Every record, from the first to the last, is to be printed again exactly.

Task inputs:
◇ ◇ ◇ ◇ ◇

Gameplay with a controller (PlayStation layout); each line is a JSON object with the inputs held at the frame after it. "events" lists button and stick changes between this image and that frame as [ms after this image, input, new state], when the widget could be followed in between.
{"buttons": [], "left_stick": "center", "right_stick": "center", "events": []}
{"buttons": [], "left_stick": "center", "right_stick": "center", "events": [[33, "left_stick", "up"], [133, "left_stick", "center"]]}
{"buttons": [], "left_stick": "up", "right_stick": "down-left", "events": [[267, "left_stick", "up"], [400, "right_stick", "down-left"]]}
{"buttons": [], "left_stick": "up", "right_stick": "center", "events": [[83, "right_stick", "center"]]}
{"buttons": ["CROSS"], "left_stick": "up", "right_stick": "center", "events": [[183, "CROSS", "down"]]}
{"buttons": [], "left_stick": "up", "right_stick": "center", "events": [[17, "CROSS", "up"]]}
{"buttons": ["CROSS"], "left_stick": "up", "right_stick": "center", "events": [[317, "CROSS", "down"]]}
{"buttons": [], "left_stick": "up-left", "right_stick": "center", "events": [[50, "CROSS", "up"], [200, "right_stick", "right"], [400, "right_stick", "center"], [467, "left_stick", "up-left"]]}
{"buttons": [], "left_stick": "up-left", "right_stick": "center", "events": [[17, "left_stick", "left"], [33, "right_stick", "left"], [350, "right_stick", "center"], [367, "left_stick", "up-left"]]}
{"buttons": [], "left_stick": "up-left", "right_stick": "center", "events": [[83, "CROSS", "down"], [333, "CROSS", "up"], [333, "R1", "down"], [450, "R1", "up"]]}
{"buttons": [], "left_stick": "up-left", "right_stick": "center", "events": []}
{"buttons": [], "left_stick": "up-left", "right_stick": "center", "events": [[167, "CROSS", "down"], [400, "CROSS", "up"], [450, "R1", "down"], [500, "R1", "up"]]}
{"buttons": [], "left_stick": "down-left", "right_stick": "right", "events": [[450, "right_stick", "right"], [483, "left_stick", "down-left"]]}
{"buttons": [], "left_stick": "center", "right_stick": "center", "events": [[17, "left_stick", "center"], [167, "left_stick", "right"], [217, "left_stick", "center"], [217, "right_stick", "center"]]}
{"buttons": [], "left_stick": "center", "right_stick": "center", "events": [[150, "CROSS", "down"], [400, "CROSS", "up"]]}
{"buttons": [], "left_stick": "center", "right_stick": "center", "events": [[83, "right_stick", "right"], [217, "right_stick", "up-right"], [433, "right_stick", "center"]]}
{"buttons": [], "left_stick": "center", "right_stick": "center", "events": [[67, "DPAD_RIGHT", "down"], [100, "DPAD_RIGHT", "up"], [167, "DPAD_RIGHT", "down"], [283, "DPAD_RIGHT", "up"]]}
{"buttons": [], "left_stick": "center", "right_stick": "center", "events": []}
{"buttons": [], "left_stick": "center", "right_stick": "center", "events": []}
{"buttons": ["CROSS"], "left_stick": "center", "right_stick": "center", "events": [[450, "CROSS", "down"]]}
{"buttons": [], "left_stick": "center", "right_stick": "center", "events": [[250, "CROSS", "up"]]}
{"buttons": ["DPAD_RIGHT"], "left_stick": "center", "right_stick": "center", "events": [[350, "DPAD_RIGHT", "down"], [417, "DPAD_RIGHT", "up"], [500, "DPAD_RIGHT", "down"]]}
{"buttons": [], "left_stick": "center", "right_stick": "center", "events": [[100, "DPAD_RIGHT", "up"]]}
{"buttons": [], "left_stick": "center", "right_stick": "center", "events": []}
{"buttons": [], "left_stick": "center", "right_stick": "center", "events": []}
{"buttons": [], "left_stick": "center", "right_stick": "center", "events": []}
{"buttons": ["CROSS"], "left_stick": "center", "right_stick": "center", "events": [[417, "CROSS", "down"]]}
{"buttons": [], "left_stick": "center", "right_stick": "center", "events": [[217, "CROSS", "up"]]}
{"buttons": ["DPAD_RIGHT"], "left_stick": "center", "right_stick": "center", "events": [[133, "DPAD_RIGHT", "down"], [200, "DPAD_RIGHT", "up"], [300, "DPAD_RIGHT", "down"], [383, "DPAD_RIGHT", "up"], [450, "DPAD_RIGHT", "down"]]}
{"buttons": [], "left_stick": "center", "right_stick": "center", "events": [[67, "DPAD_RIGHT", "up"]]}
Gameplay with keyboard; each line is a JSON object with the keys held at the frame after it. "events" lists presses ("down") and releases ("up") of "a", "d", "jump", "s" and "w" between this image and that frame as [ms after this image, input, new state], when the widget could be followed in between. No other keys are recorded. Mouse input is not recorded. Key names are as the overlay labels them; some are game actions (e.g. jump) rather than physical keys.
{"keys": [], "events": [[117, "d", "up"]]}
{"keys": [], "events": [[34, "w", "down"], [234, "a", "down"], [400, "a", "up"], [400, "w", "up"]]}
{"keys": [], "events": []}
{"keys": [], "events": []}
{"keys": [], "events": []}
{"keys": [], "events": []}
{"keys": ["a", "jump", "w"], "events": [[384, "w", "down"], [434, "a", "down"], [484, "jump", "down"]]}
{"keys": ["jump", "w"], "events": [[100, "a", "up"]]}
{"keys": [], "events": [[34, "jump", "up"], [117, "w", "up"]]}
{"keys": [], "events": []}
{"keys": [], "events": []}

◇ ◇ ◇ ◇ ◇

Problem solution:
Gameplay with a controller (PlayStation layout); each line is a JSON object with the inputs held at the frame after it. "events" lists button and stick changes between this image and that frame as [ms after this image, input, new state], when the widget could be followed in between.
{"buttons": [], "left_stick": "center", "right_stick": "center", "events": []}
{"buttons": [], "left_stick": "center", "right_stick": "center", "events": [[33, "left_stick", "up"], [133, "left_stick", "center"]]}
{"buttons": [], "left_stick": "up", "right_stick": "down-left", "events": [[267, "left_stick", "up"], [400, "right_stick", "down-left"]]}
{"buttons": [], "left_stick": "up", "right_stick": "center", "events": [[83, "right_stick", "center"]]}
{"buttons": ["CROSS"], "left_stick": "up", "right_stick": "center", "events": [[183, "CROSS", "down"]]}
{"buttons": [], "left_stick": "up", "right_stick": "center", "events": [[17, "CROSS", "up"]]}
{"buttons": ["CROSS"], "left_stick": "up", "right_stick": "center", "events": [[317, "CROSS", "down"]]}
{"buttons": [], "left_stick": "up-left", "right_stick": "center", "events": [[50, "CROSS", "up"], [200, "right_stick", "right"], [400, "right_stick", "center"], [467, "left_stick", "up-left"]]}
{"buttons": [], "left_stick": "up-left", "right_stick": "center", "events": [[17, "left_stick", "left"], [33, "right_stick", "left"], [350, "right_stick", "center"], [367, "left_stick", "up-left"]]}
{"buttons": [], "left_stick": "up-left", "right_stick": "center", "events": [[83, "CROSS", "down"], [333, "CROSS", "up"], [333, "R1", "down"], [450, "R1", "up"]]}
{"buttons": [], "left_stick": "up-left", "right_stick": "center", "events": []}
{"buttons": [], "left_stick": "up-left", "right_stick": "center", "events": [[167, "CROSS", "down"], [400, "CROSS", "up"], [450, "R1", "down"], [500, "R1", "up"]]}
{"buttons": [], "left_stick": "down-left", "right_stick": "right", "events": [[450, "right_stick", "right"], [483, "left_stick", "down-left"]]}
{"buttons": [], "left_stick": "center", "right_stick": "center", "events": [[17, "left_stick", "center"], [167, "left_stick", "right"], [217, "left_stick", "center"], [217, "right_stick", "center"]]}
{"buttons": [], "left_stick": "center", "right_stick": "center", "events": [[150, "CROSS", "down"], [400, "CROSS", "up"]]}
{"buttons": [], "left_stick": "center", "right_stick": "center", "events": [[83, "right_stick", "right"], [217, "right_stick", "up-right"], [433, "right_stick", "center"]]}
{"buttons": [], "left_stick": "center", "right_stick": "center", "events": [[67, "DPAD_RIGHT", "down"], [100, "DPAD_RIGHT", "up"], [167, "DPAD_RIGHT", "down"], [283, "DPAD_RIGHT", "up"]]}
{"buttons": [], "left_stick": "center", "right_stick": "center", "events": []}
{"buttons": [], "left_stick": "center", "right_stick": "center", "events": []}
{"buttons": ["CROSS"], "left_stick": "center", "right_stick": "center", "events": [[450, "CROSS", "down"]]}
{"buttons": [], "left_stick": "center", "right_stick": "center", "events": [[250, "CROSS", "up"]]}
{"buttons": ["DPAD_RIGHT"], "left_stick": "center", "right_stick": "center", "events": [[350, "DPAD_RIGHT", "down"], [417, "DPAD_RIGHT", "up"], [500, "DPAD_RIGHT", "down"]]}
{"buttons": [], "left_stick": "center", "right_stick": "center", "events": [[100, "DPAD_RIGHT", "up"]]}
{"buttons": [], "left_stick": "center", "right_stick": "center", "events": []}
{"buttons": [], "left_stick": "center", "right_stick": "center", "events": []}
{"buttons": [], "left_stick": "center", "right_stick": "center", "events": []}
{"buttons": ["CROSS"], "left_stick": "center", "right_stick": "center", "events": [[417, "CROSS", "down"]]}
{"buttons": [], "left_stick": "center", "right_stick": "center", "events": [[217, "CROSS", "up"]]}
{"buttons": ["DPAD_RIGHT"], "left_stick": "center", "right_stick": "center", "events": [[133, "DPAD_RIGHT", "down"], [200, "DPAD_RIGHT", "up"], [300, "DPAD_RIGHT", "down"], [383, "DPAD_RIGHT", "up"], [450, "DPAD_RIGHT", "down"]]}
{"buttons": [], "left_stick": "center", "right_stick": "center", "events": [[67, "DPAD_RIGHT", "up"]]}
Gameplay with keyboard; each line is a JSON object with the keys held at the frame after it. "events" lists presses ("down") and releases ("up") of "a", "d", "jump", "s" and "w" between this image and that frame as [ms after this image, input, new state], when the widget could be followed in between. No other keys are recorded. Mouse input is not recorded. Key names are as the overlay labels them; some are game actions (e.g. jump) rather than physical keys.
{"keys": [], "events": [[117, "d", "up"]]}
{"keys": [], "events": [[34, "w", "down"], [234, "a", "down"], [400, "a", "up"], [400, "w", "up"]]}
{"keys": [], "events": []}
{"keys": [], "events": []}
{"keys": [], "events": []}
{"keys": [], "events": []}
{"keys": ["a", "jump", "w"], "events": [[384, "w", "down"], [434, "a", "down"], [484, "jump", "down"]]}
{"keys": ["jump", "w"], "events": [[100, "a", "up"]]}
{"keys": [], "events": [[34, "jump", "up"], [117, "w", "up"]]}
{"keys": [], "events": []}
{"keys": [], "events": []}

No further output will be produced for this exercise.